「塩吹きババアはお留守番した」


「おぉ、意外に帰ってくるのが早かったのう若者、それに嫁殿。きっと日をまたぐものと思っておったが。どれどれ、ワシを置いてきぼりにしての飲み会は楽しめたかのう? うむ、楽しめたか、それは良かったのう……」
 塩吹きババアはどこで拾ってきたのか小汚いジャンプから顔を上げると、怨み節を利かせて俺たちにそんなことを言った。それで、俺はすっかりと、醤油呑み星人に気を取られて、塩吹きババアを置いてきぼりにした事を思い出した。もっとも、先にあの場所から勝手に消えたのは塩吹きババアの方なのだけれど……。さっきから、塩吹きババアの口から噴出される塩風が、微妙に眼に入って痛いので口答えするのはよしておこう。彼女の勘気に触れないよう、俺は、ごめんよちょっと奢りなもんで浮かれていたんだと謝った。
 しばらく塩吹きババアはそんな調子でぐずっていたが、味噌舐め星人がお土産の五平餅を差し出すと、途端に上機嫌になって、やれお茶を用意しろだの、やれ肩を揉めだの妖怪の癖して色々と俺に命令をしはじめた。律儀に、というか断るとせっかく機嫌が良くなったところがまたややっこしくなりそうだったので、俺は彼女の言葉に従った。そうやって俺が大人しく従うと、何を勘違いした味噌舐め星人の奴も、私の肩も揉めだとか味噌汁を作れだとか訳の分からない増長したので、俺は彼女に本日二回目の拳骨をみまった。
「ふむ。なかなかに美味いのう、この五平餅は。なかなか、よい店に行っておったようではないか。もったいなかったのう、見えなくてもついていけばよかったかもしれん。ううむ、今度行く時は必ずワシも連れて行けよ」
 五平餅以外の料理がどんな出来栄えかを知らない塩吹きババアは、露骨に『居酒屋つぶれかけ』に行けなかったことを悔しがった。今度の五平餅は美味しかったのか、また食べに行きましょうねと味噌舐め星人も言った。まぁ、その内になと、俺は彼女達の言葉を適当に誤魔化して、布団を敷いた。色々あってろくに呑めなかったが、酔いが回ったのか早く眠りたい気分だった。

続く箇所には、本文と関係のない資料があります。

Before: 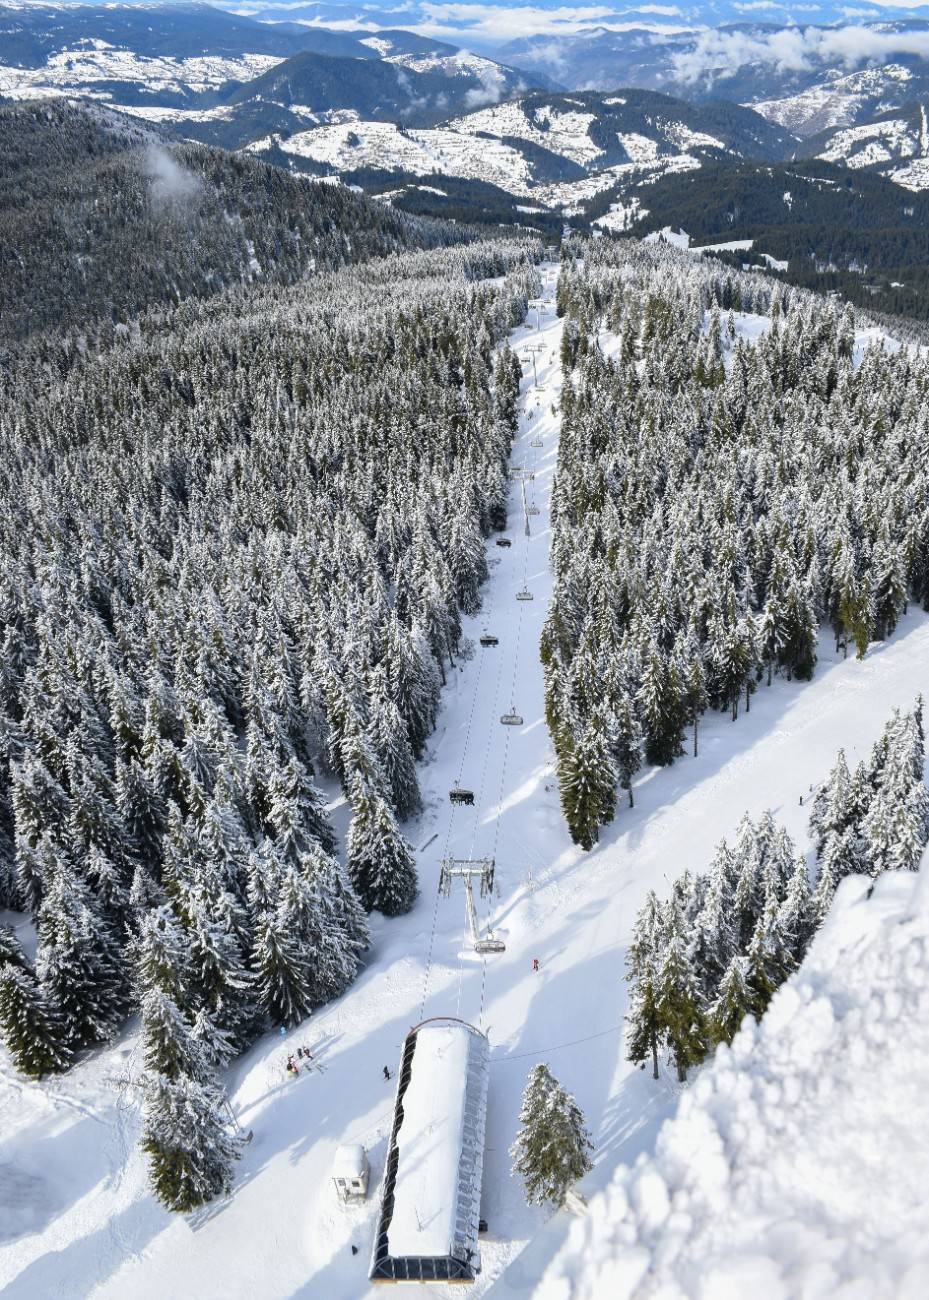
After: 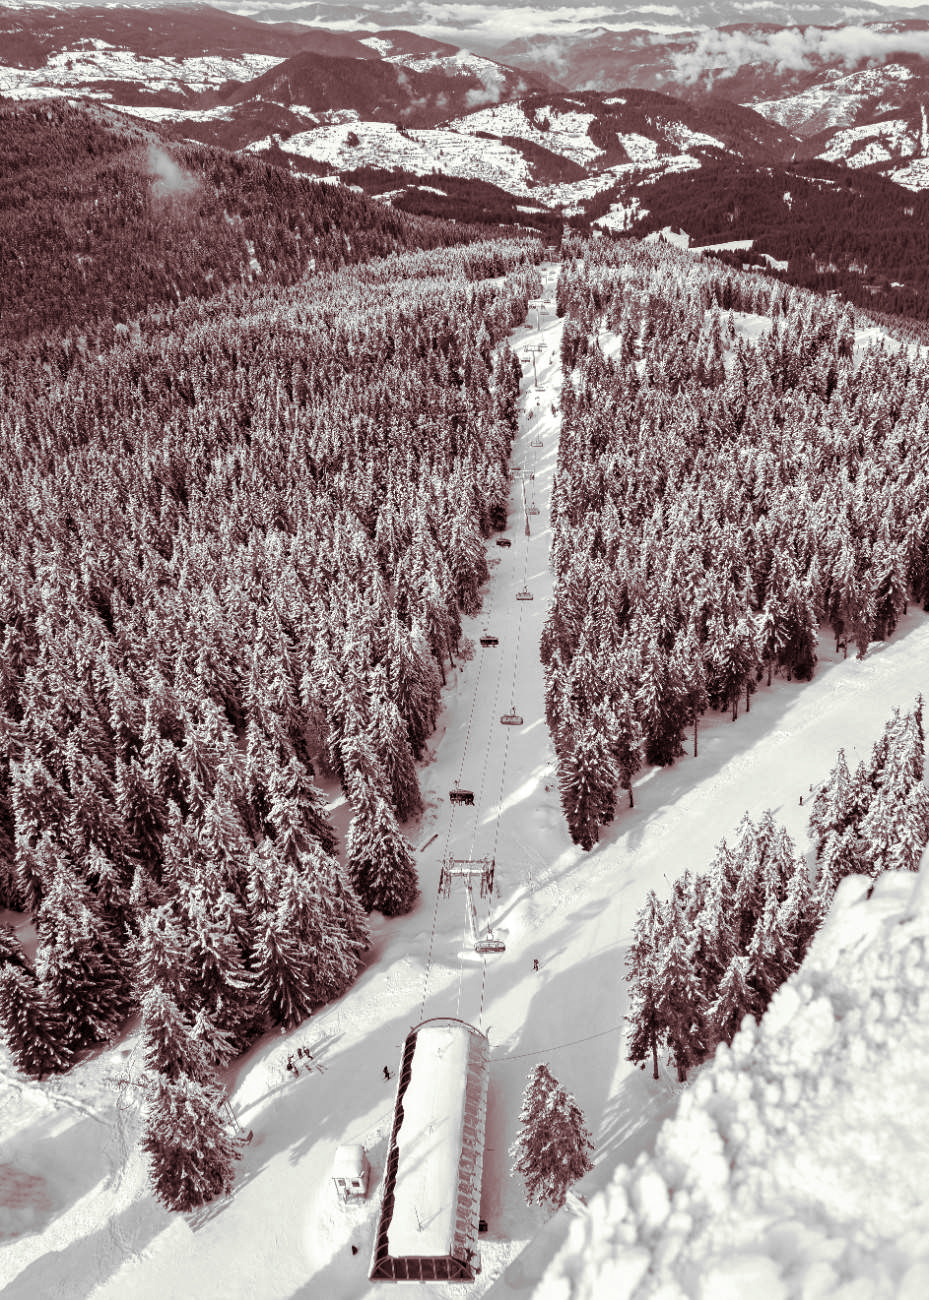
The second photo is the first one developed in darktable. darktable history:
local contrast: highlights 100%, shadows 100%, detail 120%, midtone range 0.2
monochrome: on, module defaults
haze removal: compatibility mode true, adaptive false
split-toning: on, module defaults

 俺が布団に横になると、覆い被さるようにして味噌舐め星人が俺に抱きついてきた。寝るなら自分の布団を引けよと俺が言うと、いやです、いやです一緒に寝ますと妙に甘ったれた事を言った。味噌舐め星人は酒も飲んでいないというのに、なんだか酔っているようだった。俺の体に乗っかった彼女はネコの様にゴロゴロとその上で転がったかと思うと、次の瞬間には静かに俺をじっと見つめていた。俺がそんな彼女の頭をくしくしと掻き混ぜると、とても擽ったそうに味噌舐め星人は眼を瞑り、口の端を満足げに吊り上げた。
「ふむふむ、見せ付けてくれるのう。どれ、おあついお二人さんにはお寒いお化けのワシは無用じゃろうて。ワシはここいらで失礼する……およ?」
 駄目です、お姉ちゃんも一緒に寝ましょうよ。味噌舐め星人が、帰ろうとしている塩吹きババアの帯を引いた。帯を掴まれた塩吹きババアが俺の方を困ったような目で見る。困ってるだろう、離してやれよと俺が言うと、嫌です、今日はみんなで一緒に寝ましょう、と、味噌舐め星人は子供の様にごねた。やれやれ、お化けと添い寝なんてぞっとしねえな、と俺は思った。